## Requirement 1
Answer these questions from the passage on timeshare exit schemes:
(a) In what year did Florida amend the Florida Vacation Plan and Timesharing Act?
(b) In which court was the injunctive suit involving Donate for a Cause filed?
(c) About how much do listing companies usually charge upfront to advertise a timeshare?
## Requirement 2
Echo the passage on timeshare exit schemes, starting with "To combat transfer" and going on through "of timeshare interests.".
## Requirement 3
Write what comes next in the passage on timeshare exit schemes, picking up after its last sentence.

## Document section
To combat transfer companies, resort developers and HOAs lobbied state legislatures to crack down on the Viking Ship model. For example, in 2013, Florida amended the Florida Vacation Plan and Timesharing Act. Specifically, the amendment requires that transfer companies maintain an escrow account to hold all upfront fees received from clients and specifies that these fees may not be released from escrow until the transfer has been completed and verified.[vi] Intentional failure to comply with these requirements constitutes a third degree felony.[vii] The law applies to transfers of all timeshare interests either located or offered for sale in Florida as well as to interests associated with resorts located in Florida,[viii] thereby encompassing a very large percent of timeshare interests.
Other Common Exit Schemes To Avoid
Transfer company activity declined because many HOAs refused to accept transfers to LLCs; they knew the transfer business model and refused to sit back and let it happen. They even created a shared registry[ix] to track suspicious LLCs and as a group, refused to accept the requested transfers. Because so many transfers were denied, money became locked up in escrow and profits declined rapidly. As a result, new and different timeshare exit schemes filled the void.
Donation companies were one such group. These companies largely operated as transfer companies in that they request a large upfront fee to transfer the timeshare out of the owner’s name to a charity, often set up by the donation company. The pitch was that donors could claim a deduction of the timeshare’s value, reducing their tax liability for that year. Moreover, owners paid high transfer fees, usually to a title company owned by the donation company. One such company, Donate for a Cause, provides an illustrative example of why this scheme was problematic. According to the injunctive suit filed on November 23, 2015 in the U.S. District Court for the District of Montana, Donate for a Cause and its related entities inflated the fair market value of the timeshare, resulting in improper and grossly inflated charitable contribution deductions on its clients’ tax returns.[x] What happens to the timeshares? According to the suit, they are held for a short time before they are sold for a fraction of the appraised amount.[xi] In other cases, they may be deposited into a Viking Ship.
Listing or advertising companies likewise proliferated over the last decade. These companies charge an upfront fee, usually about $1000, to advertise the timeshare for sale on the listing company’s website. To entice timeshare owners to pay this upfront fee, salespeople for the listing company often make verbal promises that using this service will result in higher sales prices than eBay where the same timeshare is listed for a nominal amount. Predictably, very few of these timeshare are actually sold. As a result, the Florida legislature passed a law granting owners a 10-day rescission right and prohibiting listing companies from stating or implying that:
1. the company will assist in direct sales or any brokerage services beyond the simple advertising of the timeshare,
2. the company has located a buyer without providing the name and contact information of that person,
3. sales have occurred from the company’s advertising efforts without having documentation to substantiate the claims, or
4. that the timeshare has a specific resale value.[xii]
Outright fraud is also common. Many timeshare owners have been contacted by a supposed timeshare reseller or escrow company and told that an individual or company seeks to purchase the owner’s timeshare, usually for an outlandish purchase price. Owners, thinking this is an answer to prayers, sign the sale contract, only to find shortly thereafter that a “foreign tax” is required to release the funds. Once the owner pays the tax (via untraceable wire transfer), any number of additional fees is then claimed to be required. Once the scammers have received hundreds to thousands of dollars, all communication stops and the owner is left with the timeshare.

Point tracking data
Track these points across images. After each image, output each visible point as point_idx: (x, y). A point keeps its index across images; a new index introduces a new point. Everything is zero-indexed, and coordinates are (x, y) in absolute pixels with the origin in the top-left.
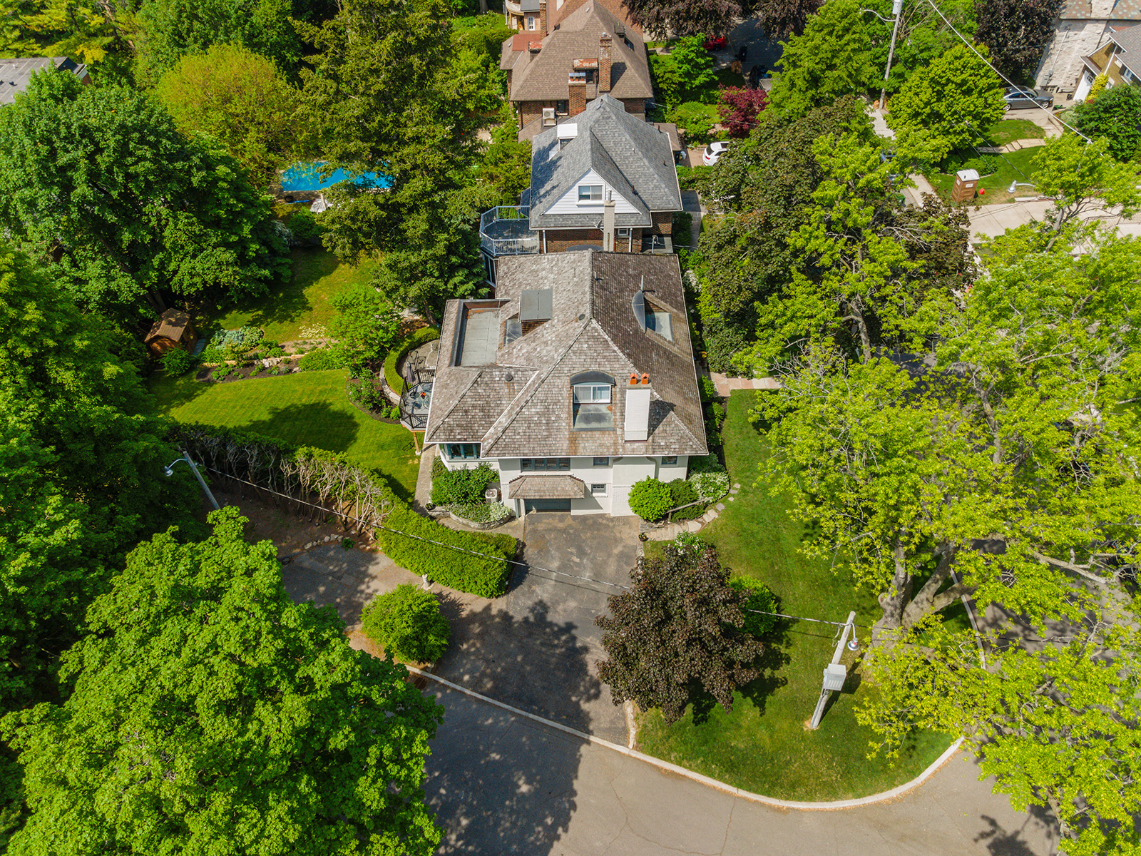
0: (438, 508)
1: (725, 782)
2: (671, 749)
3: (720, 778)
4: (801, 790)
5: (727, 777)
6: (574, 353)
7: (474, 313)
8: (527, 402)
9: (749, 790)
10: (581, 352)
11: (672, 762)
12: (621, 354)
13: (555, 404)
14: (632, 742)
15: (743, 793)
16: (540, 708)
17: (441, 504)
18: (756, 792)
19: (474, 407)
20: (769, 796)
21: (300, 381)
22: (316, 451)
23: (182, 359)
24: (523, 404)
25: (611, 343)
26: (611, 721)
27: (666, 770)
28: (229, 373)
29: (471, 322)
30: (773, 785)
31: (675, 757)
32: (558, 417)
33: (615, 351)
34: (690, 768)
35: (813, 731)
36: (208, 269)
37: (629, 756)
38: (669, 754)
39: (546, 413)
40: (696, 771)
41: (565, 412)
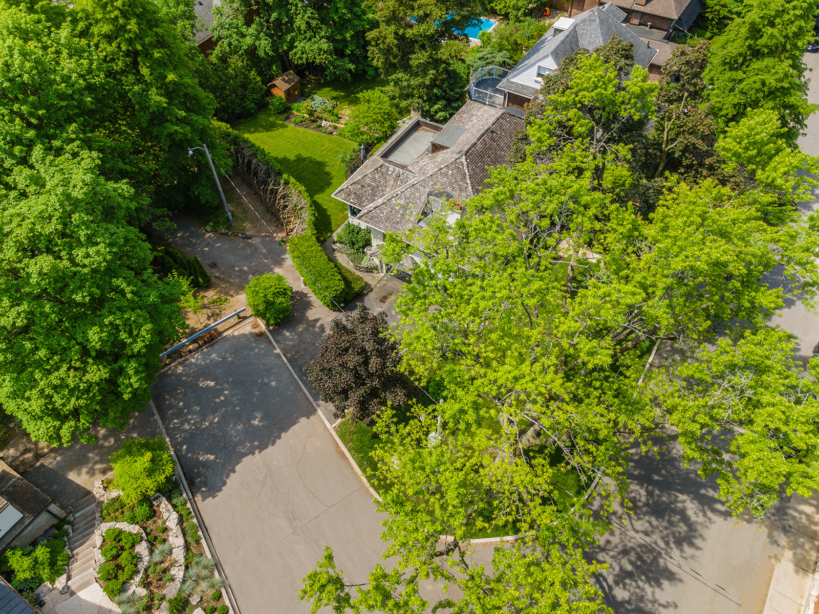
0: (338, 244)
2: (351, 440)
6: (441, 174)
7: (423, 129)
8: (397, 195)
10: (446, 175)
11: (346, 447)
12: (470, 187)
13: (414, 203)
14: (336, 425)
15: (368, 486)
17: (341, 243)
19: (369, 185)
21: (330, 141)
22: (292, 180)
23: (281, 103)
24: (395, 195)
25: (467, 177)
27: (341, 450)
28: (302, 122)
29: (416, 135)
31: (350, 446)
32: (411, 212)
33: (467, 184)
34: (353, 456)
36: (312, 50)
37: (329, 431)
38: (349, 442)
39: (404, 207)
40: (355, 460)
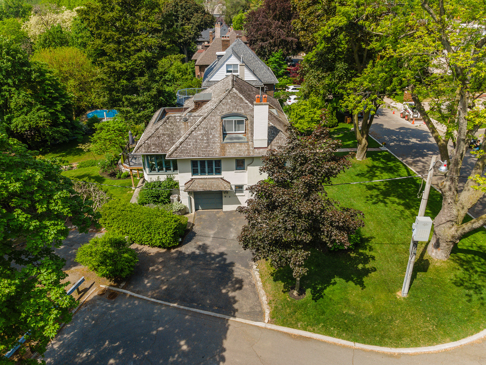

## Response area 1
(a) 2013
(b) The U.S. District Court for the District of Montana
(c) About $1000

## Response area 2
To combat transfer companies, resort developers and HOAs lobbied state legislatures to crack down on the Viking Ship model. For example, in 2013, Florida amended the Florida Vacation Plan and Timesharing Act. Specifically, the amendment requires that transfer companies maintain an escrow account to hold all upfront fees received from clients and specifies that these fees may not be released from escrow until the transfer has been completed and verified.[vi] Intentional failure to comply with these requirements constitutes a third degree felony.[vii] The law applies to transfers of all timeshare interests either located or offered for sale in Florida as well as to interests associated with resorts located in Florida,[viii] thereby encompassing a very large percent of timeshare interests.

## Response area 3
Advocacy groups seem to be the latest scheme. These companies advertise aggressively indicating that they can help consumers “safely and legally” get out of their timeshares. Many give the impression that they are attorneys, or have attorneys on their staff, which is rarely the case. Like most timeshare exit schemes, advocacy groups advertise aggressively online, request large upfront fees, and claim to have a 100% success rate. Once the upfront fee is paid, the advocacy group instructs owners to cease payments on the timeshare and to mail form letters to the timeshare’s HOA. These form letters are easily recognizable and usually ignored by HOAs. Often, the HOA will eventually foreclose on the timeshare for nonpayment, enabling the advocacy group to claim success, sometimes at the expense of the owner’s credit rating.
Ethical Issues Surround Exit Companies
Under the scrutiny of the unauthorized practice of law or because some HOAs refuse to acknowledge or cancel files, many exit companies are now soliciting attorneys to push the transfer or cancellation of the timeshare contract. The ethical concerns involved in such a relationship are not new. For example, in the wake of the recession, companies solicited attorney involvement in loan modifications, short sales, and other rescue services on behalf of distressed homeowners. The Florida Bar published an ethics alert, which warns attorneys that many such arrangements run afoul of numerous ethics rules, including fee sharing, assisting in the unauthorized practice of law, advertising rules, and inappropriate referral sources.[xiii] The same rationale applies to timeshare exit companies now seeking to partner with attorneys.
What Idaho Attorneys Can Do
Timeshare owners seeking legal assistance will remain consistent or rise for three reasons. First, timeshare scams will continue to plague the industry and owners require legal protection. Moreover, many timeshare owners are aging, thereby requiring legal assistance for estate planning purposes or cancellation services to avoid passing on the timeshare obligation to heirs. Finally, the rise of home and vacation-sharing websites will cut into the timeshare market share. Existing timeshare owners will question the wisdom in owning a timeshare with its accompanying annual fees (due whether or not the timeshare is used) when they can rent an Orlando home on HomeAway.com for roughly the same amount.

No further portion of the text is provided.